▸ ASSIGNMENT
Could you reproduce every record below exactly, excluding all pictures?

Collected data
>>>>

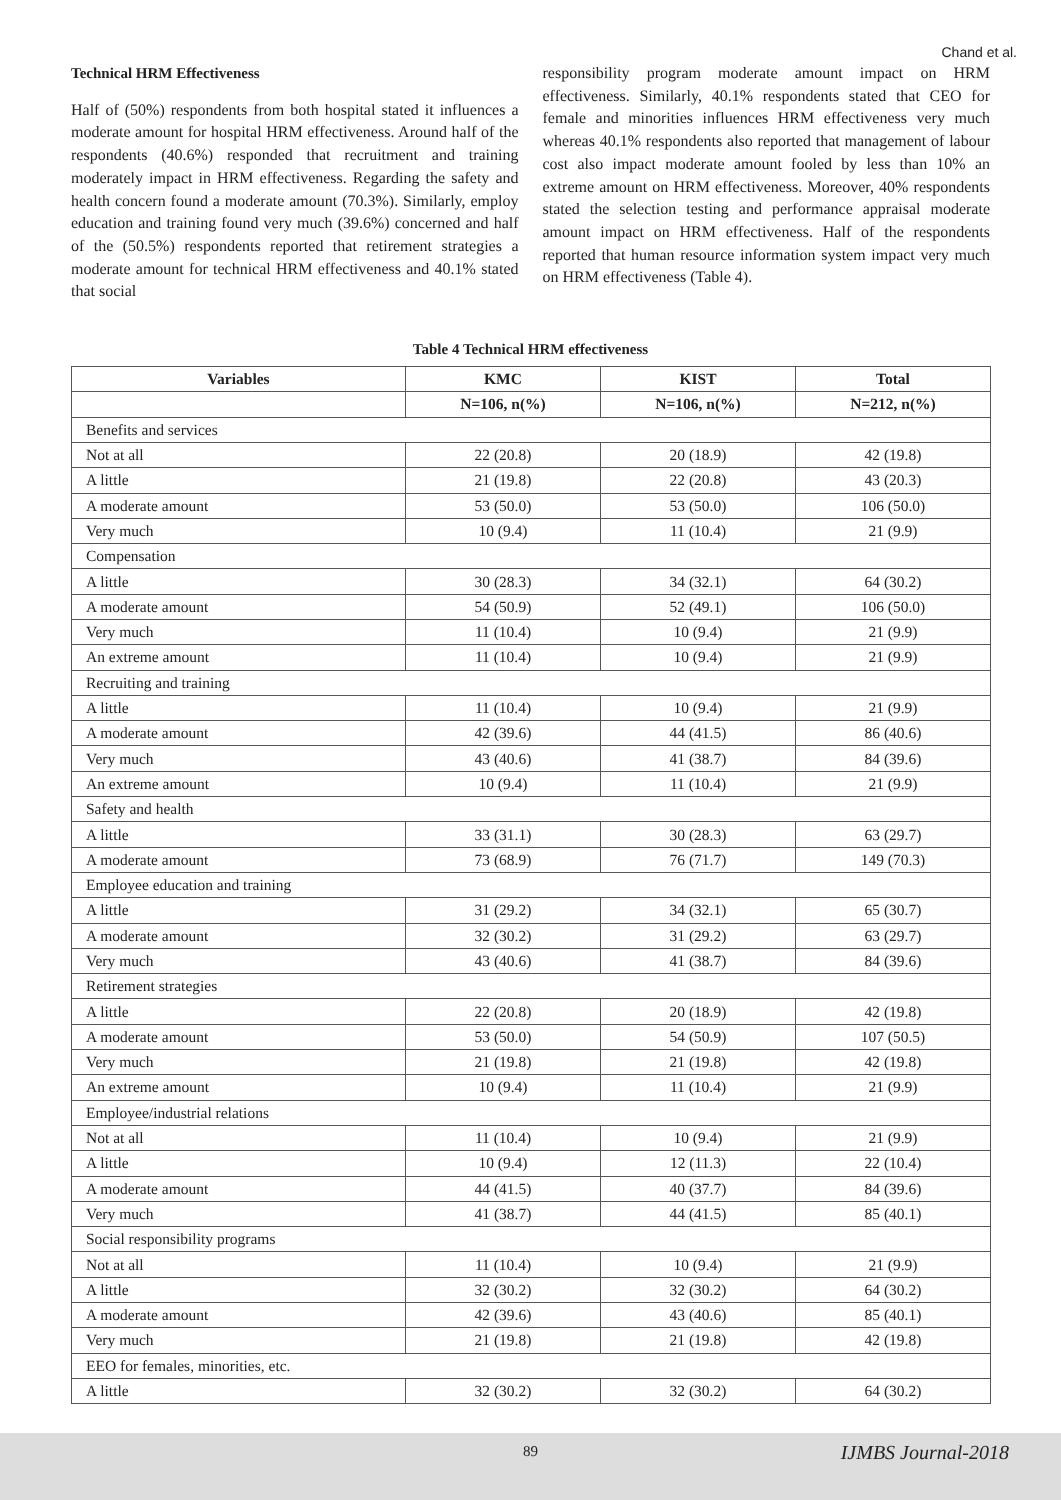Chand et al.
Technical HRM Effectiveness
Half of (50%) respondents from both hospital stated it influences a moderate amount for hospital HRM effectiveness. Around half of the respondents (40.6%) responded that recruitment and training moderately impact in HRM effectiveness. Regarding the safety and health concern found a moderate amount (70.3%). Similarly, employ education and training found very much (39.6%) concerned and half of the (50.5%) respondents reported that retirement strategies a moderate amount for technical HRM effectiveness and 40.1% stated that social
responsibility program moderate amount impact on HRM effectiveness. Similarly, 40.1% respondents stated that CEO for female and minorities influences HRM effectiveness very much whereas 40.1% respondents also reported that management of labour cost also impact moderate amount fooled by less than 10% an extreme amount on HRM effectiveness. Moreover, 40% respondents stated the selection testing and performance appraisal moderate amount impact on HRM effectiveness. Half of the respondents reported that human resource information system impact very much on HRM effectiveness (Table 4).
Table 4 Technical HRM effectiveness
| Variables | KMC | KIST | Total |
| --- | --- | --- | --- |
| | N=106, n(%) | N=106, n(%) | N=212, n(%) |
| Benefits and services | | | |
| Not at all | 22 (20.8) | 20 (18.9) | 42 (19.8) |
| A little | 21 (19.8) | 22 (20.8) | 43 (20.3) |
| A moderate amount | 53 (50.0) | 53 (50.0) | 106 (50.0) |
| Very much | 10 (9.4) | 11 (10.4) | 21 (9.9) |
| Compensation | | | |
| A little | 30 (28.3) | 34 (32.1) | 64 (30.2) |
| A moderate amount | 54 (50.9) | 52 (49.1) | 106 (50.0) |
| Very much | 11 (10.4) | 10 (9.4) | 21 (9.9) |
| An extreme amount | 11 (10.4) | 10 (9.4) | 21 (9.9) |
| Recruiting and training | | | |
| A little | 11 (10.4) | 10 (9.4) | 21 (9.9) |
| A moderate amount | 42 (39.6) | 44 (41.5) | 86 (40.6) |
| Very much | 43 (40.6) | 41 (38.7) | 84 (39.6) |
| An extreme amount | 10 (9.4) | 11 (10.4) | 21 (9.9) |
| Safety and health | | | |
| A little | 33 (31.1) | 30 (28.3) | 63 (29.7) |
| A moderate amount | 73 (68.9) | 76 (71.7) | 149 (70.3) |
| Employee education and training | | | |
| A little | 31 (29.2) | 34 (32.1) | 65 (30.7) |
| A moderate amount | 32 (30.2) | 31 (29.2) | 63 (29.7) |
| Very much | 43 (40.6) | 41 (38.7) | 84 (39.6) |
| Retirement strategies | | | |
| A little | 22 (20.8) | 20 (18.9) | 42 (19.8) |
| A moderate amount | 53 (50.0) | 54 (50.9) | 107 (50.5) |
| Very much | 21 (19.8) | 21 (19.8) | 42 (19.8) |
| An extreme amount | 10 (9.4) | 11 (10.4) | 21 (9.9) |
| Employee/industrial relations | | | |
| Not at all | 11 (10.4) | 10 (9.4) | 21 (9.9) |
| A little | 10 (9.4) | 12 (11.3) | 22 (10.4) |
| A moderate amount | 44 (41.5) | 40 (37.7) | 84 (39.6) |
| Very much | 41 (38.7) | 44 (41.5) | 85 (40.1) |
| Social responsibility programs | | | |
| Not at all | 11 (10.4) | 10 (9.4) | 21 (9.9) |
| A little | 32 (30.2) | 32 (30.2) | 64 (30.2) |
| A moderate amount | 42 (39.6) | 43 (40.6) | 85 (40.1) |
| Very much | 21 (19.8) | 21 (19.8) | 42 (19.8) |
| EEO for females, minorities, etc. | | | |
| A little | 32 (30.2) | 32 (30.2) | 64 (30.2) |
89 IJMBS Journal-2018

<<<<

▸ SOLUTION TO THE EXERCISE
Chand et al.
Technical HRM Effectiveness
Half of (50%) respondents from both hospital stated it influences a moderate amount for hospital HRM effectiveness. Around half of the respondents (40.6%) responded that recruitment and training moderately impact in HRM effectiveness. Regarding the safety and health concern found a moderate amount (70.3%). Similarly, employ education and training found very much (39.6%) concerned and half of the (50.5%) respondents reported that retirement strategies a moderate amount for technical HRM effectiveness and 40.1% stated that social
responsibility program moderate amount impact on HRM effectiveness. Similarly, 40.1% respondents stated that CEO for female and minorities influences HRM effectiveness very much whereas 40.1% respondents also reported that management of labour cost also impact moderate amount fooled by less than 10% an extreme amount on HRM effectiveness. Moreover, 40% respondents stated the selection testing and performance appraisal moderate amount impact on HRM effectiveness. Half of the respondents reported that human resource information system impact very much on HRM effectiveness (Table 4).
Table 4 Technical HRM effectiveness
| Variables | KMC | KIST | Total |
| --- | --- | --- | --- |
| | N=106, n(%) | N=106, n(%) | N=212, n(%) |
| Benefits and services | | | |
| Not at all | 22 (20.8) | 20 (18.9) | 42 (19.8) |
| A little | 21 (19.8) | 22 (20.8) | 43 (20.3) |
| A moderate amount | 53 (50.0) | 53 (50.0) | 106 (50.0) |
| Very much | 10 (9.4) | 11 (10.4) | 21 (9.9) |
| Compensation | | | |
| A little | 30 (28.3) | 34 (32.1) | 64 (30.2) |
| A moderate amount | 54 (50.9) | 52 (49.1) | 106 (50.0) |
| Very much | 11 (10.4) | 10 (9.4) | 21 (9.9) |
| An extreme amount | 11 (10.4) | 10 (9.4) | 21 (9.9) |
| Recruiting and training | | | |
| A little | 11 (10.4) | 10 (9.4) | 21 (9.9) |
| A moderate amount | 42 (39.6) | 44 (41.5) | 86 (40.6) |
| Very much | 43 (40.6) | 41 (38.7) | 84 (39.6) |
| An extreme amount | 10 (9.4) | 11 (10.4) | 21 (9.9) |
| Safety and health | | | |
| A little | 33 (31.1) | 30 (28.3) | 63 (29.7) |
| A moderate amount | 73 (68.9) | 76 (71.7) | 149 (70.3) |
| Employee education and training | | | |
| A little | 31 (29.2) | 34 (32.1) | 65 (30.7) |
| A moderate amount | 32 (30.2) | 31 (29.2) | 63 (29.7) |
| Very much | 43 (40.6) | 41 (38.7) | 84 (39.6) |
| Retirement strategies | | | |
| A little | 22 (20.8) | 20 (18.9) | 42 (19.8) |
| A moderate amount | 53 (50.0) | 54 (50.9) | 107 (50.5) |
| Very much | 21 (19.8) | 21 (19.8) | 42 (19.8) |
| An extreme amount | 10 (9.4) | 11 (10.4) | 21 (9.9) |
| Employee/industrial relations | | | |
| Not at all | 11 (10.4) | 10 (9.4) | 21 (9.9) |
| A little | 10 (9.4) | 12 (11.3) | 22 (10.4) |
| A moderate amount | 44 (41.5) | 40 (37.7) | 84 (39.6) |
| Very much | 41 (38.7) | 44 (41.5) | 85 (40.1) |
| Social responsibility programs | | | |
| Not at all | 11 (10.4) | 10 (9.4) | 21 (9.9) |
| A little | 32 (30.2) | 32 (30.2) | 64 (30.2) |
| A moderate amount | 42 (39.6) | 43 (40.6) | 85 (40.1) |
| Very much | 21 (19.8) | 21 (19.8) | 42 (19.8) |
| EEO for females, minorities, etc. | | | |
| A little | 32 (30.2) | 32 (30.2) | 64 (30.2) |
89 IJMBS Journal-2018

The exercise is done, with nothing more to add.